World Ocean Day  

Antony J. Blinken, Secretary of State

The health and productivity of our ocean is under threat. Greenhouse gas emissions are making our ocean warmer, higher, more acidic, and less productive. Meanwhile, illegal, unreported, and unregulated (IUU) fishing is threatening fish stocks and marine biodiversity, while plastic pollution is choking our ocean.

The ocean crisis is a climate crisis, and the United States is leading the world in efforts to confront these multifaceted threats. We continue to urge all countries — especially major emitters — whose 2030 Nationally Determined Contribution (NDC) targets are not yet aligned with a 1.5-degree Celsius pathway to increase the ambition of these 2030 targets ahead of COP27. Through President Biden’s Emergency Plan for Adaptation and Resilience (PREPARE), we are focused on helping more than 500 million people in developing countries adapt to and manage climate impacts, including ocean-climate impacts. We are also working to leverage the power of ocean-based climate solutions, including green shipping, to help keep the 1.5-degree Celsius target within reach. For example, we are working with countries in the International Maritime Organization to adopt a goal of zero emissions from international shipping no later than 2050 and have announced a Green Shipping Challenge for COP27 to help spur concrete action this decade that will help put the sector on a credible pathway toward full decarbonization.

The United States co-hosted the Our Ocean Conference with Palau in April 2022, when we announced plans totaling nearly $250 million to combat IUU fishing through policy initiatives, strengthened governance, and innovative forms of monitoring and traceability. These measures are designed not only to protect marine biodiversity and fish stocks, but also the coastal communities that depend on them for their livelihoods. We are helping partners and allies implement the Port State Measures Agreement, the first binding international agreement to specifically target IUU fishing.

The United States is also leading the charge to combat the flow of an estimated 8 to 11 million tons of plastic waste into the ocean each year. At the second session of the fifth UN Environment Assembly in Nairobi in March 2022, the United States was proud to join other nations in adopting a resolution launching negotiations on a global agreement on plastic pollution that would address the full lifecycle of plastics and take an ambitious, innovative, and country-driven approach. Such a global agreement will be a critical step in cleaning up our ocean and has been hailed as the most important step forward on the environment since the Paris Agreement. As we work with the rest of the world toward this global agreement, the United States is taking action now to combat plastic pollution—both domestically and internationally. For example, we are working with other countries to build capacity to improve environmentally-sound waste management and to reduce the amount of abandoned, lost, or otherwise discarded fishing gear in the ocean.

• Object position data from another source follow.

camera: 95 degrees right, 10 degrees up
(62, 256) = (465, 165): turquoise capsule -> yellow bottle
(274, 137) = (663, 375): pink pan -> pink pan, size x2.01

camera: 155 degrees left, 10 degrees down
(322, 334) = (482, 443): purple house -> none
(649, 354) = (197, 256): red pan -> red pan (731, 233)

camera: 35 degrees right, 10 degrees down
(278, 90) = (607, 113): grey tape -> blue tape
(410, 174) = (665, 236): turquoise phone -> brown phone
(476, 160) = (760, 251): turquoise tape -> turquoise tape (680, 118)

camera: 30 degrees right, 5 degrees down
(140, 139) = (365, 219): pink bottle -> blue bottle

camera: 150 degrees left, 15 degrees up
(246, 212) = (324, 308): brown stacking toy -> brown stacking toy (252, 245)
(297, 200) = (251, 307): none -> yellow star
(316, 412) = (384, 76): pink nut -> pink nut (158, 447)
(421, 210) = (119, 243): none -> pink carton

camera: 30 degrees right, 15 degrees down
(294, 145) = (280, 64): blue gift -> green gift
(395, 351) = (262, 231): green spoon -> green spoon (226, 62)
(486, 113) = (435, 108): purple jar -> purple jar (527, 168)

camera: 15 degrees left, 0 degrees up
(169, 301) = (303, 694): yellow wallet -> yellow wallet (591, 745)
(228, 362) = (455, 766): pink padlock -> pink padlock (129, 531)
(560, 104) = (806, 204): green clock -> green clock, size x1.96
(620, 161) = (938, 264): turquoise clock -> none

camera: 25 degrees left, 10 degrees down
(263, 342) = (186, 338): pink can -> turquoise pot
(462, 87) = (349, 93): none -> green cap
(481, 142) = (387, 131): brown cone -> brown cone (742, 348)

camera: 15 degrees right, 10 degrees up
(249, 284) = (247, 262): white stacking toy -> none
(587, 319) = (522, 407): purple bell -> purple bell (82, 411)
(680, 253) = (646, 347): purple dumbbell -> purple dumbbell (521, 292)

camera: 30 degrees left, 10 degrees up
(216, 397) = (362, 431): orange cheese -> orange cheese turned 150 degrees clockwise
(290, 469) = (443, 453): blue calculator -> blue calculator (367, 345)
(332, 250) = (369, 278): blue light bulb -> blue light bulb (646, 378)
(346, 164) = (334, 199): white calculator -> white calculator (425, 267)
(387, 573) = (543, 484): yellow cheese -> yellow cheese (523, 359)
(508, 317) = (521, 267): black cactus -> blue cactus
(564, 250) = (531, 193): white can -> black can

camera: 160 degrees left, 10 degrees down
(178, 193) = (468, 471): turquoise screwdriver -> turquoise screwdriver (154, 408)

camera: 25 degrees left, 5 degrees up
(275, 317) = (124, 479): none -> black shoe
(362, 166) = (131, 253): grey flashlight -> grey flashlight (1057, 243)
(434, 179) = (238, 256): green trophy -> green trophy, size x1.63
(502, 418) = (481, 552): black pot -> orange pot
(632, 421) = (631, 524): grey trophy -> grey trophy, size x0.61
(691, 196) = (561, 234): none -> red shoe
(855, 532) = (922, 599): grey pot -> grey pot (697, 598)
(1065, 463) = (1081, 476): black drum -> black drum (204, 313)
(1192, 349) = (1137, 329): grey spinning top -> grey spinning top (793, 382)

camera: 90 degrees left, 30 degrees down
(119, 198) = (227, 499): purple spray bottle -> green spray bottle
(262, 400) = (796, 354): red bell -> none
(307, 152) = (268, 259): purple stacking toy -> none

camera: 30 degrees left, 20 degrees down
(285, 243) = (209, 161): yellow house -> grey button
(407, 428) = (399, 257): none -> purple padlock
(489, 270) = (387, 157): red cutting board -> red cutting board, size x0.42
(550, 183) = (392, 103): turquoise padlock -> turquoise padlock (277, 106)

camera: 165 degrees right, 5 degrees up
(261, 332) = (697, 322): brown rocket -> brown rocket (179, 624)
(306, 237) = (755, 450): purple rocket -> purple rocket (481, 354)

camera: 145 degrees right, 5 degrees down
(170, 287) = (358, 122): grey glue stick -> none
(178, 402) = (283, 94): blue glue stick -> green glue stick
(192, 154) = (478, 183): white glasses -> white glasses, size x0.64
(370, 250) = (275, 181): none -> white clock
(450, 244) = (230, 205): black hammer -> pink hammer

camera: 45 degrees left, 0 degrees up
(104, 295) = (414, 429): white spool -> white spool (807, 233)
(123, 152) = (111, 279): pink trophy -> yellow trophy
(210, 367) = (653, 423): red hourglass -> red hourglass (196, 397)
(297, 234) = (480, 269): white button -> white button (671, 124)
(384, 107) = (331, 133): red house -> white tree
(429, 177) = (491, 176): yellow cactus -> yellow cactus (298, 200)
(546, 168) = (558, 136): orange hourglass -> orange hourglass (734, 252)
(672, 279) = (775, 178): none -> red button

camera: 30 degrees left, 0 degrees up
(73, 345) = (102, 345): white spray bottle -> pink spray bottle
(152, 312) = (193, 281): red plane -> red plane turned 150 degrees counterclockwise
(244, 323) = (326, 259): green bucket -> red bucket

In the face of these challenges, we must continue to protect and enhance the resilience of fragile marine ecosystems. The United States has established nearly 1,000 marine protected areas in our ocean, estuaries, coastal waters, and Great Lakes, and we are continuing to work towards the goal of conserving 30 percent of our land and waters by 2030, as directed by President Biden. We encourage all countries to take equally ambitious action by committing to conserving or protecting 30 percent of their land and waters by 2030, including their national ocean waters, by joining the Ocean Conservation Pledge launched at the 2022 Our Ocean Conference.

Additionally, we look forward to supporting the Eastern Tropical Pacific Marine Corridor, a precedent-setting regional effort created by the governments of Colombia, Costa Rica, Ecuador, and Panama. We are also the current chair of the International Coral Reef Initiative, a unique partnership of governments, international organizations, scientific entities, and non-governmental organizations, where we are committed to increasing global efforts to protect and restore coral reefs.

We recognize that the decisions we make and the actions we take today will affect the health of our ocean for centuries to come. The United States will continue our efforts and work with our allies and partners to protect our ocean and secure a better future for the planet.